A Friend in the Trade

February 8, 1999 P. 66

February 8, 1999 P. 66

The New Yorker, February 8, 1999 P. 66

When Clione and James, their children grown, decide to sell their house in London and move to the country, they’re afraid that their friend Michingthorpe, a fat book dealer who talks mostly about himself and is in love with Clione, wants to move in with them. It was through their work that Clione and James, who run the Asterisk Press together, met Michingthorpe, who specializes in what he calls nineteenth-century jottings. Since before the couple’s three children were born, Michingthorpe has been a regular presence in the house. But, after nearly twenty-five years there is to be a move, to a converted oasthouse in Sussex. Clione, who misses her children, is cheered by the prospect of growing her own vegetables.

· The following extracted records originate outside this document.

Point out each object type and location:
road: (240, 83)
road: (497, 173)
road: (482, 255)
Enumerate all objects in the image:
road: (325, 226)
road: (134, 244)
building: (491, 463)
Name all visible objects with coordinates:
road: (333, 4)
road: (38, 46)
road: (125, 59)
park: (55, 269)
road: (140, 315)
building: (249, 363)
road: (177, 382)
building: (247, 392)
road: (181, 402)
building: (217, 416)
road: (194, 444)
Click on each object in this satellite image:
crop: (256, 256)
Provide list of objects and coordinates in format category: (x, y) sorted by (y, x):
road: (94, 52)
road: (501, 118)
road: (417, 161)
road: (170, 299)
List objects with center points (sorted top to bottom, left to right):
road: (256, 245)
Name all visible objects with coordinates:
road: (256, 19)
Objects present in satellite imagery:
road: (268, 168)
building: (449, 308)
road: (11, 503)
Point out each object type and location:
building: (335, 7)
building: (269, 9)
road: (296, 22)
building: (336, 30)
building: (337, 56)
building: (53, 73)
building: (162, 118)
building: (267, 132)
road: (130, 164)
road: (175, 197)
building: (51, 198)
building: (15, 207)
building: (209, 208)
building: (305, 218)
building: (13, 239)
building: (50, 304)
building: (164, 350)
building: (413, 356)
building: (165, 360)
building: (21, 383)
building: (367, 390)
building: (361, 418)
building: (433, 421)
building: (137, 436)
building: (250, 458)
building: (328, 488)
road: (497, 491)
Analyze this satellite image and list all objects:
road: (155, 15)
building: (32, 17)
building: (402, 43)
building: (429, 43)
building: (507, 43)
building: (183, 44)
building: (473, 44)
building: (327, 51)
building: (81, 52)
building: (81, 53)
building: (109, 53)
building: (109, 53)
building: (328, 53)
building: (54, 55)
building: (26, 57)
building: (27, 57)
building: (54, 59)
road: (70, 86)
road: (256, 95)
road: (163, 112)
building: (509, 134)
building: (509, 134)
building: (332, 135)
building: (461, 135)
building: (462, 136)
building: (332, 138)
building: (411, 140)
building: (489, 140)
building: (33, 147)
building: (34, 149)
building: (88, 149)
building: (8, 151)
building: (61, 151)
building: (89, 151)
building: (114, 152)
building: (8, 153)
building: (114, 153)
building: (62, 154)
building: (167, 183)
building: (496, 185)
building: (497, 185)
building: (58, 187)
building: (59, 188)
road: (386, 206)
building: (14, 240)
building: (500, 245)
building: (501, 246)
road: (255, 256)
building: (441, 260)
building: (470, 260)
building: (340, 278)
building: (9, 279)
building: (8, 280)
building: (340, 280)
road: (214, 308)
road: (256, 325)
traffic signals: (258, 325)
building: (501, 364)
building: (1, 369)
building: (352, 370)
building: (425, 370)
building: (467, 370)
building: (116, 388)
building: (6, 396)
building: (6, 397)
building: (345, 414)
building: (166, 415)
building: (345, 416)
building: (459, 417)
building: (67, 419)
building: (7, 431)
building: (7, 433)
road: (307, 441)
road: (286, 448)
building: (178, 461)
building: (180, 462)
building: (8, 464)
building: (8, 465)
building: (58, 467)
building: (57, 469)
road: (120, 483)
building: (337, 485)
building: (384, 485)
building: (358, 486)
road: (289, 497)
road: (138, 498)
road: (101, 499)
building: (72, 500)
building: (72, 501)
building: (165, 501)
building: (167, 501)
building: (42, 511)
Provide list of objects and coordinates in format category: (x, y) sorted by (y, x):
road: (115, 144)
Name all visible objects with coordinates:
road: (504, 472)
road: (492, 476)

Michingthorpe is unmarried, has apparently never had an imtimate relationship. Clione isn’t aware of how she knows he loves her. It is incredible that Michingthorpe can love anyone. When they tell him that they’re moving, Michingthorpe’s mouth opens and he presses his hands into his chest; five days later, he calls to say he’s been to see the oasthouse. When Clione and James visit again the house they have bought, the elderly man who receives them says, “Your friend was interested in the sheds.” Clione confronts Michingthorpe, telling him that they have no intention of converting the sheds. “We’ve never talked about your living with us,” she says. It is impossible to know if this is acknowledged. Michingthorpe talks about a Madox Ford he sold and the ale his family brewed in the seventeen-hundreds. Clione tells her husband that Michingthorpe is in love with her. “You couldn’t have imagined it?” James says. “Poor bloody fool!” Clione has dreamed these last few nights of Michingthorpe’s shadow thrown on snow in the oasthouse garden. His fleshy palms were warmed by a coffee mug while his talk went on, while she beat up a souffle. Why should they pander to the awkward selfishness of an oddity? “It’s a different kind of love,” Clione murmurs. As she passes through the empty house, Clione thinks: Who will listen to him? Who’ll not want to know what a splendid find he has come across at another auction? Who’ll not want to know that oysters don’t agree with him? He is there when they drive off but does not wave, as if he never knew them. Their unpresentable friend won’t come, not even once. Clione does not know why the pity she feels is so intensely there, only that it is and that his empty love is not absurd.